JPMorgan Chase is facing a $348.20 million fine from the Federal Reserve and the OCC for "unsafe or unsound" banking practices related to its trade surveillance program. The bank's deficiencies in monitoring traders and clients for potential market misconduct led to the penalty and cease-and-desist orders, requiring extensive improvements to its trade surveillance program. This is part of a pattern, as the bank has paid a total of $39.34 billion in fines since 2000, despite making $49.6 billion in profit last year.
A federal judge has ruled against the U.S. Consumer Financial Protection Bureau (CFPB), stating that the agency does not have broad authority to address discriminatory banking practices. The ruling, which came as a result of a lawsuit filed by industry groups, prevents the CFPB from enforcing its anti-discrimination policy against the trade groups' members. The CFPB is reviewing the decision and considering options for an appeal. The industry groups argued that the CFPB unlawfully expanded its authority beyond existing fair lending laws, and the judge ruled in their favor. The CFPB had announced earlier this year that it would examine financial institutions' practices for illegal discrimination as part of its broader mandate.
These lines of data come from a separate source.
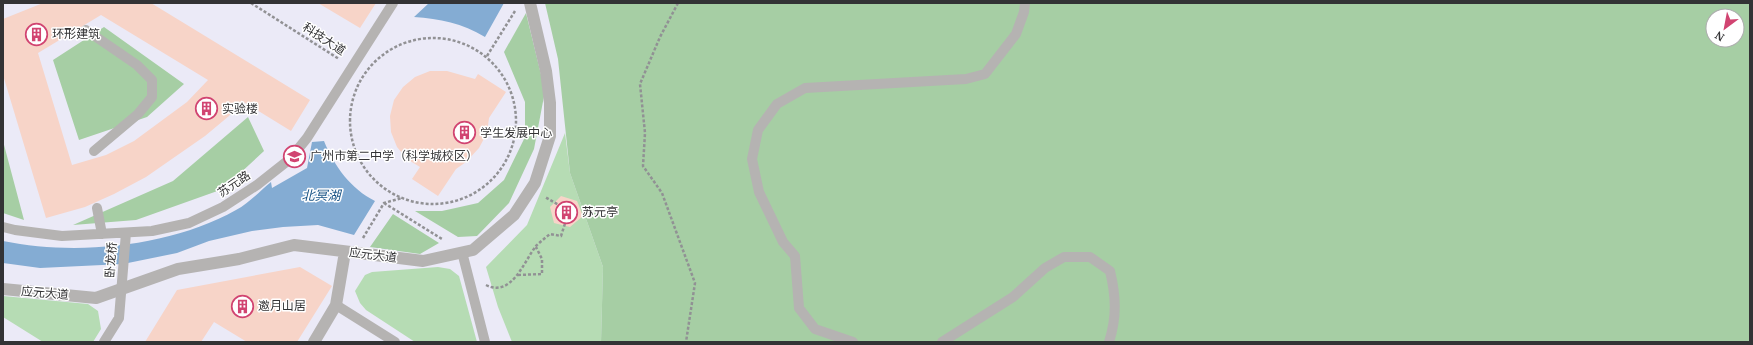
<svg xmlns="http://www.w3.org/2000/svg" width="1753" height="345" font-family="'PT Serif','Noto Sans SC',serif">
  <rect width="100%" height="100%" fill="#f6f6fb"/>
  <!-- built -->
  <path fill="#ebeaf7" d="M3,3H627L631,342H3Z"/>
  <!-- green -->
  <path fill="#b6dcb4" d="M565,133L570,173L603,267L601,342H512L498,307L486,267L527,225Z
    M438,267L450,269L459,276L477,342H415L366,310L360,303L355,291L365,275L372,272Z
    M3,296L88,304L98,311L101,329L93,342H43L3,317Z"/>
  <!-- forest -->
  <path fill="#a6cea4" fill-rule="evenodd" d="M545,3H1750V342H601L603,267L570,173L558,59ZM1713,16H1737V40H1713Z
    M526,13L545,91L534,149L509,203L477,236L458,237L415,211H442L478,203L504,180L525,137V102L504,52Z
    M104,27L184,84L147,117L79,140L53,60Z
    M248,117L264,151L223,189L136,220L73,225L173,181Z
    M3,141L24,220L3,213Z
    M393,214L439,243L420,254L370,247Z"/>
  <!-- water -->
  <path fill="#84acd3" d="M429,3H504L485,37C462,23 440,19 414,17Z
    M324,141C334,166 351,189 375,201L354,235L318,225L283,227L252,231L209,241L177,253L123,264L40,268L3,263V241C76,256 170,247 236,210C249,203 260,191 271,182L272,188L307,168L312,142Z"/>
  <!-- building -->
  <path fill="#f7d4c8" fill-rule="evenodd" d="M43,3H151L310,100L291,131L242,101L229,116L205,136L146,177L114,194L85,207L46,218L3,75V19ZM101,15L208,80L187,102L134,141L106,155L72,165L38,53Z
    M318,3H376L360,28Z
    M430,71H447L475,79L478,74L506,92L489,118L487,133L479,148L466,162L456,169L438,196L412,179L420,167L407,159L397,147L391,132L390,116L394,100L403,87L415,77Z
    M561,196L577,201L583,216L570,227L554,223L550,207Z
    M300,267L332,286L297,342H247L214,322L201,342H145L177,290Z"/>
  <g fill="none" stroke-linecap="round" stroke-linejoin="round">
    <!-- path -->
    <path stroke="#919194" stroke-width="2.5" stroke-dasharray="3 2" stroke-linecap="butt" d="M251,3L339,59
      M678,3L660,37L640,84L645,133L643,166L662,193L695,283L686,342
      M350 121a83 83 0 1 1 166 0a83 83 0 1 1-166 0Z
      M487,56L515,11
      M384,203L442,239
      M363,238L384,203L402,198
      M518,275L542,274V259L536,247
      M486,285C512,298 524,261 536,246C540,242 545,238 550,234L561,236L569,211L545,197"/>
    <!-- service -->
    <path stroke="#b5b3b2" stroke-width="10" d="M86,30L137,65L152,80V97L138,114L94,151
      M97,208L102,234
      M3,227L15,230L62,236L152,231L189,223L223,207L257,185L290,159L307,138L393,3
      M462,252L485,342
      M336,305L395,342
      M104,342L119,318L126,233
      M853,342L815,329L799,308L795,256L783,242L759,192L752,159L758,130L777,104L805,88L966,79L985,74L1016,34L1024,12L1025,3
      M942,342L1013,297L1045,268L1064,257H1090L1110,271C1116,296 1117,317 1109,342"/>
    <!-- minor -->
    <path stroke="#b5b3b2" stroke-width="12" d="M3,289L96,298L178,269L239,259L294,245L423,261L473,250L514,215L535,183L550,136V103L546,71L530,3
      M314,342L336,305L345,252"/>
  </g>
  <!-- icons -->
  <defs>
    <symbol id="building-ring" viewBox="-11 -11 22 22"><circle r="9.5" fill="#fff" stroke="#d14471" stroke-width="1.5"/><path d="M-4-6H4V6H1V3H-1V6H-4ZM-2.5-4.3h1.7v1.8h-1.7ZM.8-4.3h1.7v1.8H.8ZM-2.5-1h1.7V.8h-1.7ZM.8-1h1.7V.8H.8Z" fill="#d14471"/></symbol>
    <symbol id="school-ring" viewBox="-11 -11 22 22"><circle r="9.5" fill="#fff" stroke="#d14471" stroke-width="1.5"/><path d="M0-5L7-2L0 1L-7-2ZM-4 1L0 2.5L4 1V4Q0 6-4 4Z" fill="#d14471"/></symbol>
  </defs>
  <g fill-rule="evenodd">
    <use href="#building-ring" x="24" y="22" width="25" height="25"/>
    <use href="#building-ring" x="194" y="96" width="25" height="25"/>
    <use href="#building-ring" x="452" y="120" width="25" height="25"/>
    <use href="#school-ring" x="282" y="144" width="25" height="25"/>
    <use href="#building-ring" x="554" y="200" width="25" height="25"/>
    <use href="#building-ring" x="230" y="294" width="25" height="25"/>
  </g>
  <g text-anchor="middle" stroke-width="3" stroke-linejoin="round" paint-order="stroke">
    <!-- poi labels -->
    <g font-size="12" fill="#333335" stroke="#fff" text-anchor="start">
      <text x="52" y="38">环形建筑</text>
      <text x="222" y="113">实验楼</text>
      <text x="480" y="137">学生发展中心</text>
      <text x="310" y="160">广州市第二中学（科学城校区）</text>
      <text x="582" y="216">苏元亭</text>
      <text x="258" y="310">邀月山居</text>
    </g>
    <!-- street labels -->
    <g font-size="12" fill="#333335" stroke="#fff">
      <text transform="translate(324 39) rotate(33)" y="4">科技大道</text>
      <text transform="translate(234 184) rotate(-34)" y="4">苏元路</text>
      <text transform="translate(373 255) rotate(7)" y="4">应元大道</text>
      <text transform="translate(111 260) rotate(-86)" y="4">卧龙桥</text>
      <text transform="translate(45 293) rotate(5)" y="4">应元大道</text>
    </g>
    <!-- water labels -->
    <g font-size="13" font-style="italic" fill="#1a5587" stroke="#fff">
      <text x="321" y="200">北冥湖</text>
    </g>
  </g>
  <!-- border -->
  <rect width="1753" height="345" fill="none" stroke="#333335" stroke-width="8"/>
  <!-- north arrow -->
  <g transform="translate(1725 28) rotate(212)"><circle r="19" fill="#ffffff" stroke="#adadae"/>
  <path d="M0-3L7 15L0 10L-7 15Z" fill="#d14471"/>
  <text y="-6" font-size="11" font-weight="bold" text-anchor="middle" fill="#333335">N</text>
  </g>
</svg>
Sixteen Republican attorneys general accused the U.S. Treasury, Federal Reserve, FDIC, and Comptroller of the Currency of contributing to the collapse of Silicon Valley Bank (SVB) by prioritizing President Biden’s climate agenda over sound banking practices. They detailed the Biden administration's directive to banks to give climate-related risks special treatment and to downplay investment in traditional energy infrastructure, factors that they say led to the demise of SVB and possible other financial institutions in the future. The AGs charged that the federal leaders’ "lack of focus on true systemic and prudential risk issues creates concern about the health of the financial system in general, as investors have fled bank stocks in recent days."